1. What is the difference between how careers are marketed and what they actually are?

The way a career is marketed often focuses on the positive aspects and perks of the job, while the reality of the job may involve additional responsibilities and challenges that are not emphasized in the marketing.

2. Why is it important to understand the difference between career marketing and reality?

Understanding the difference between marketing and reality can help individuals make more informed career decisions and avoid disappointment or dissatisfaction in their chosen career path. It also allows for a more accurate understanding of job expectations and responsibilities.

3. How do employers market careers to potential employees?

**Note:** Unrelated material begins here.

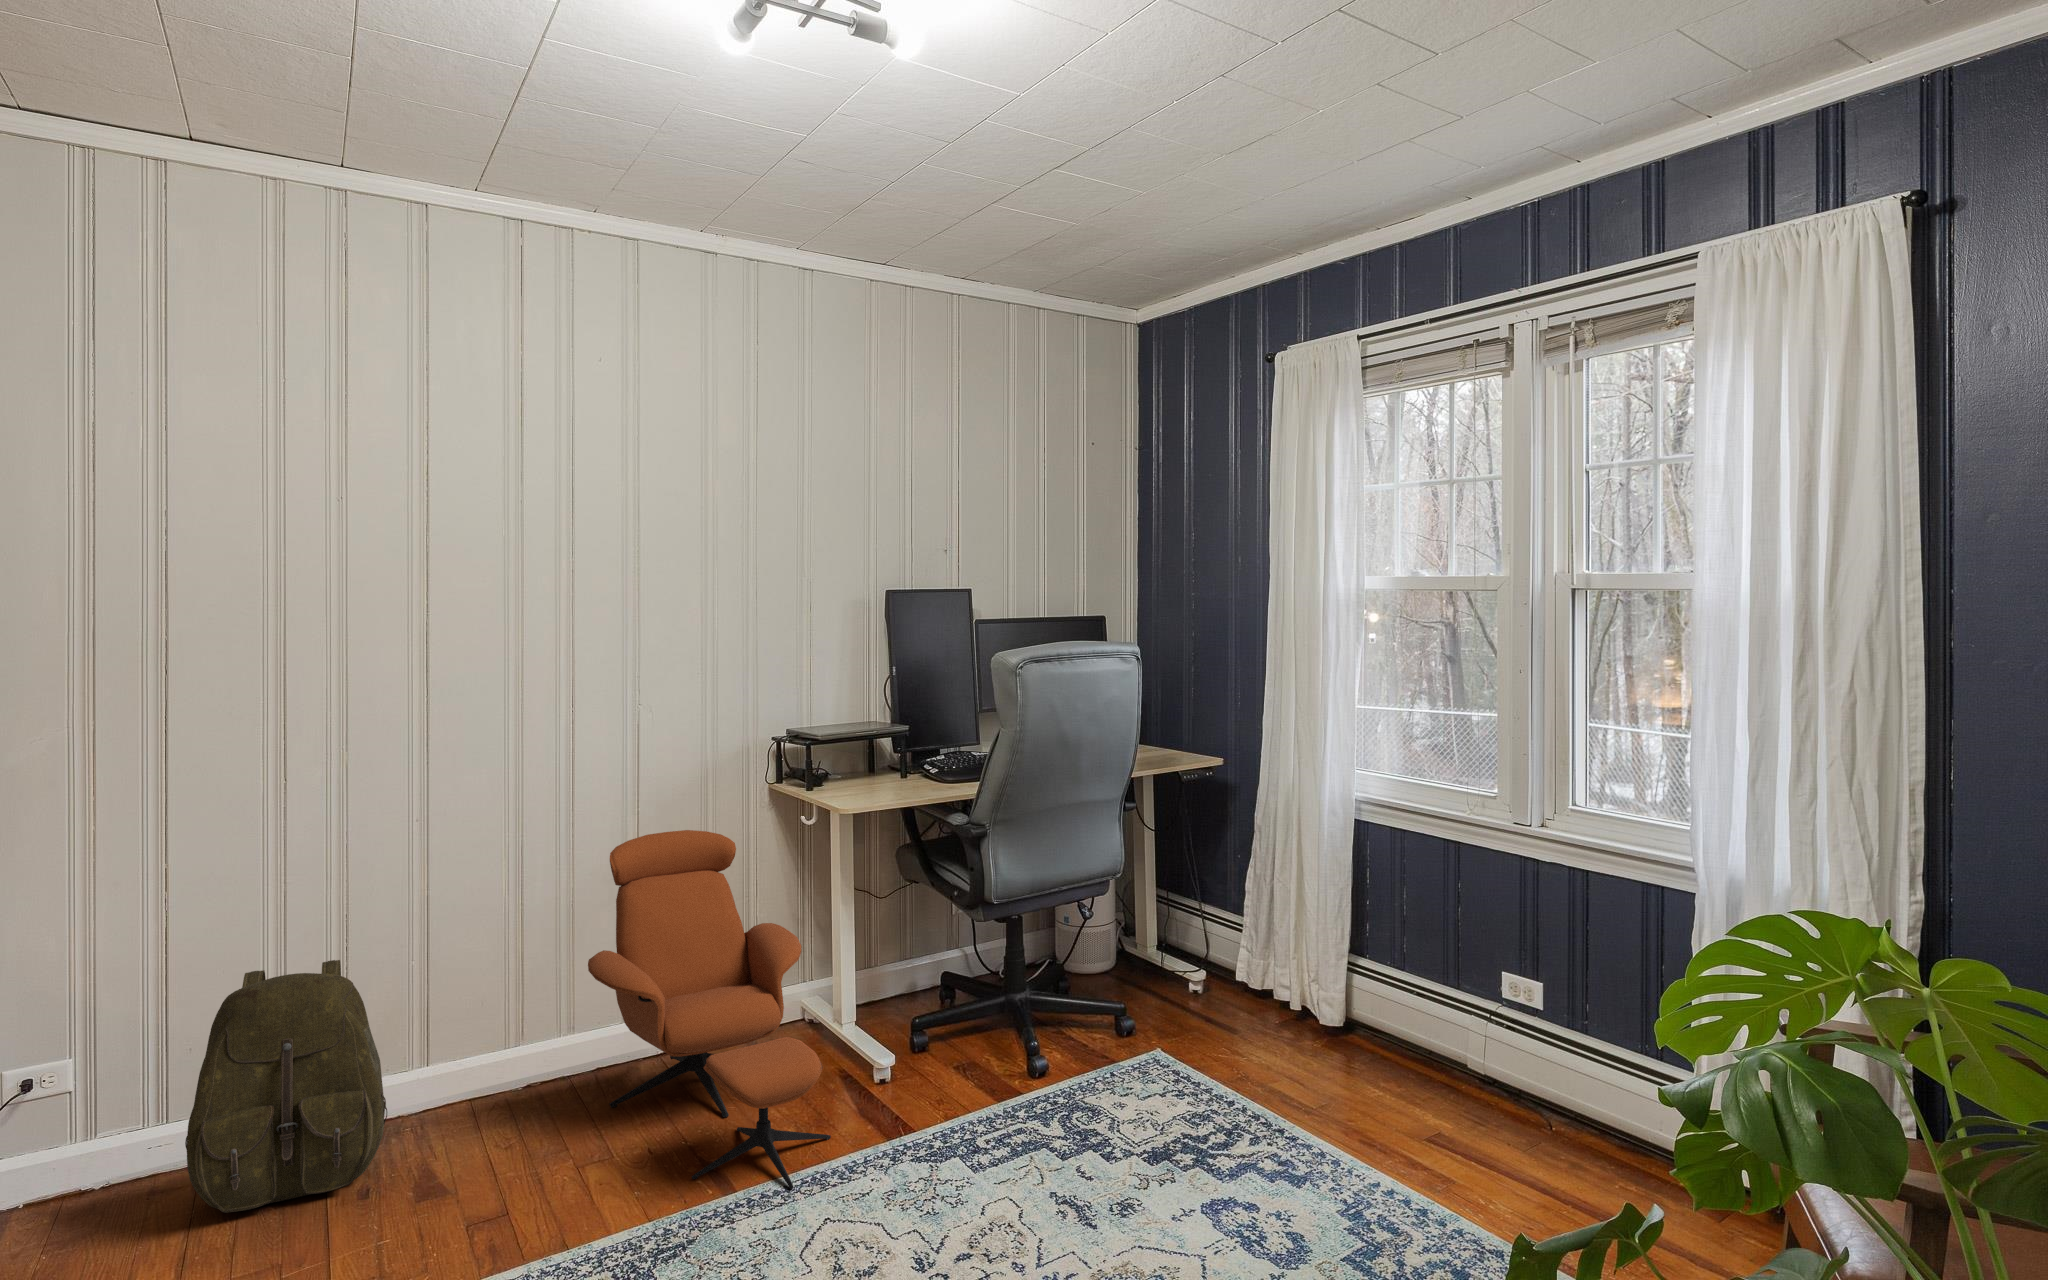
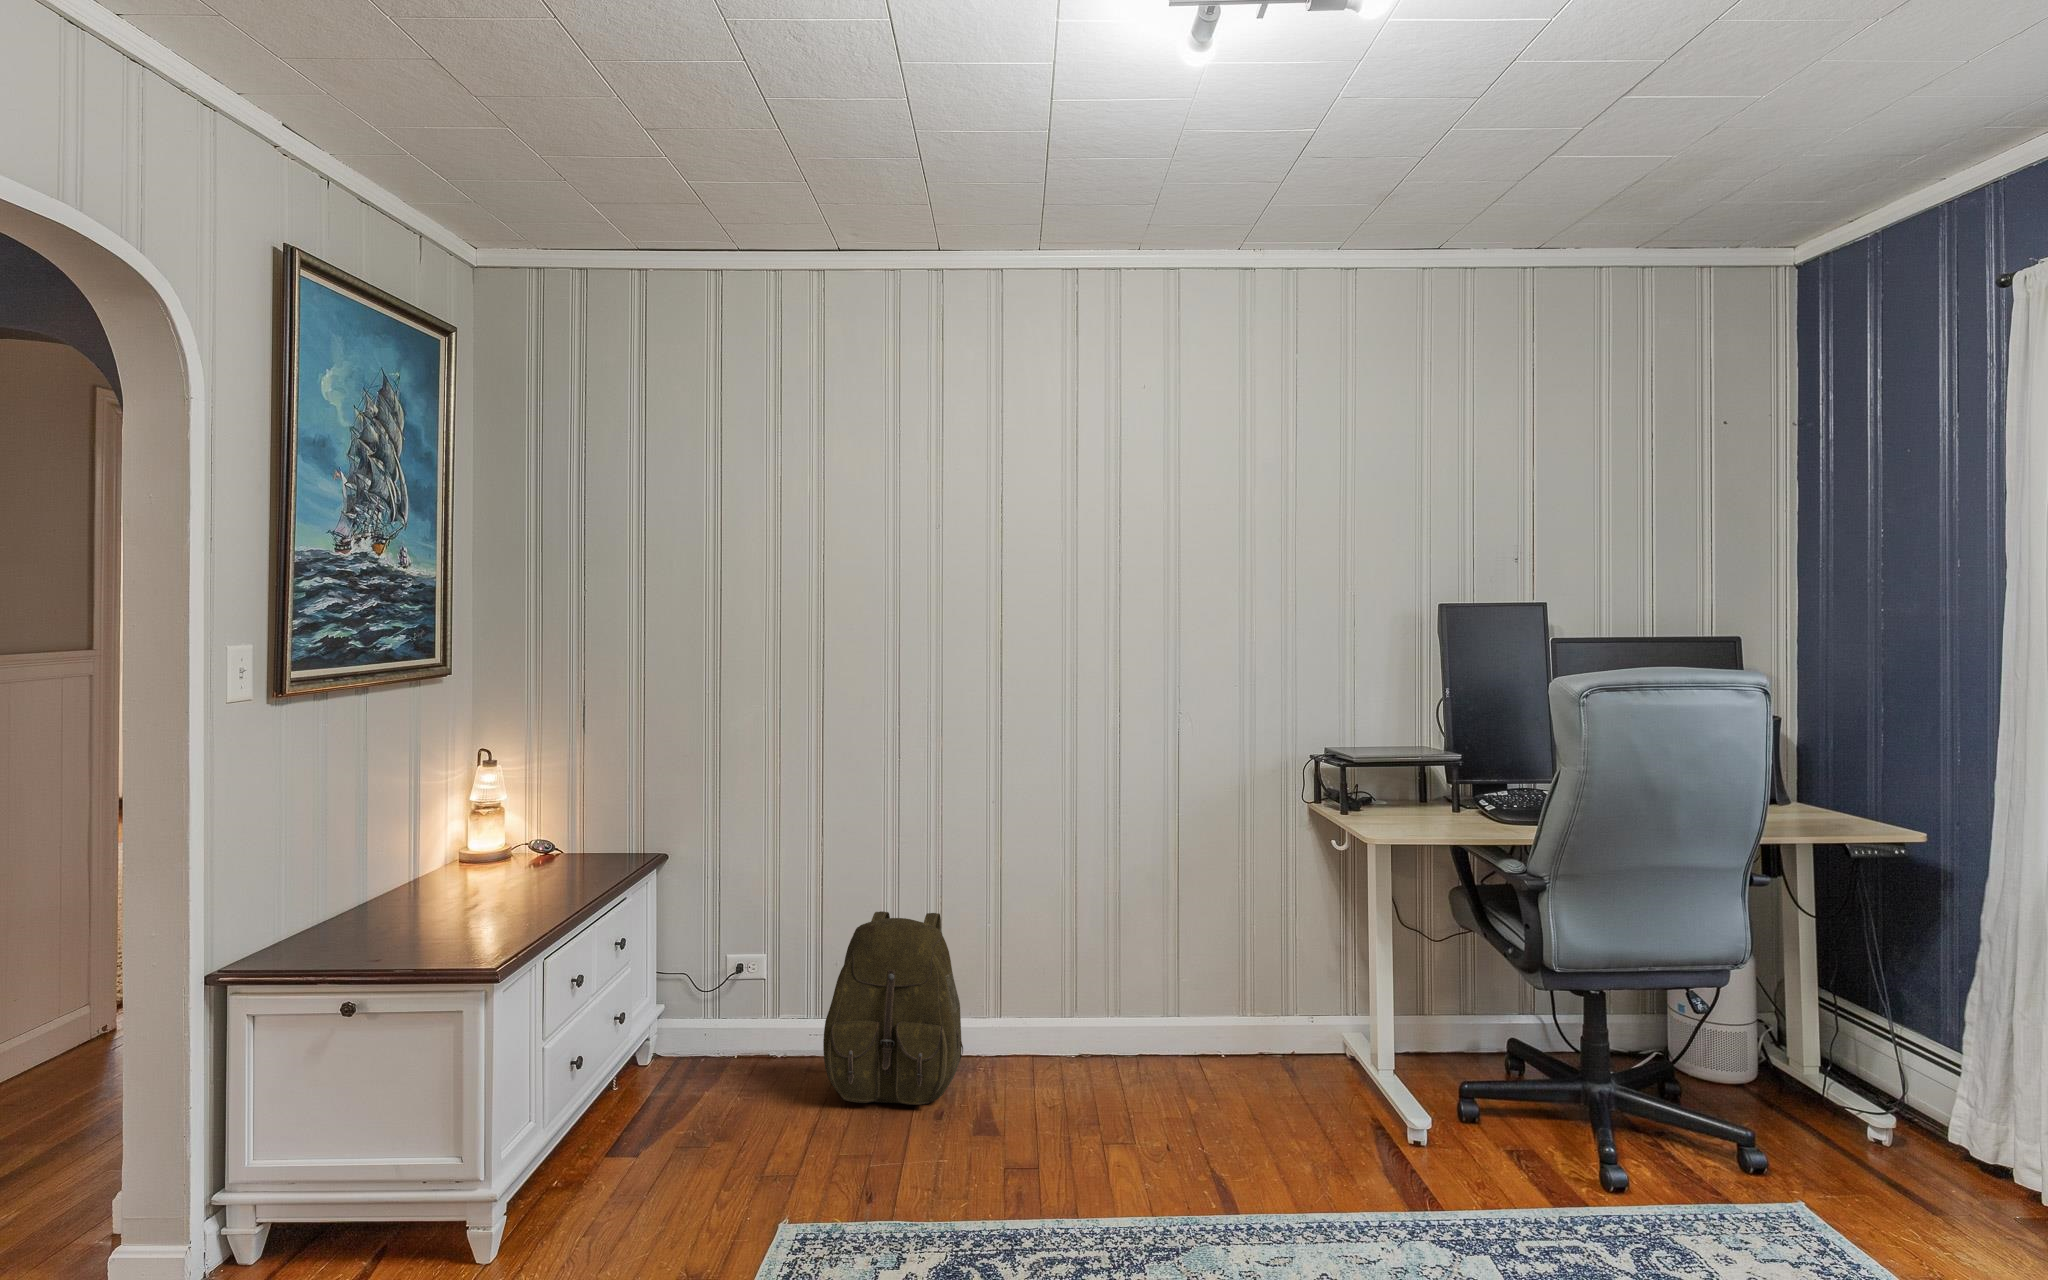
lounge chair: present [588,830,831,1189] -> none [1127,841,1347,1230]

Employers market careers through various channels such as job postings, career fairs, company websites, social media, and word-of-mouth. They often highlight the benefits, perks, and opportunities for growth and advancement within the company.

4. Are there any laws or regulations governing career marketing?

There are laws and regulations in place to prevent false or misleading career marketing practices. For example, the Federal Trade Commission (FTC) regulates advertising and marketing practices to ensure they are truthful and not deceptive.

5. Can career marketing ever accurately portray a job?

Career marketing can give a general overview of a job and highlight its most appealing aspects, but it may not always provide a comprehensive or accurate portrayal of the job. It is important for individuals to do their own research and gather information from multiple sources before making career decisions.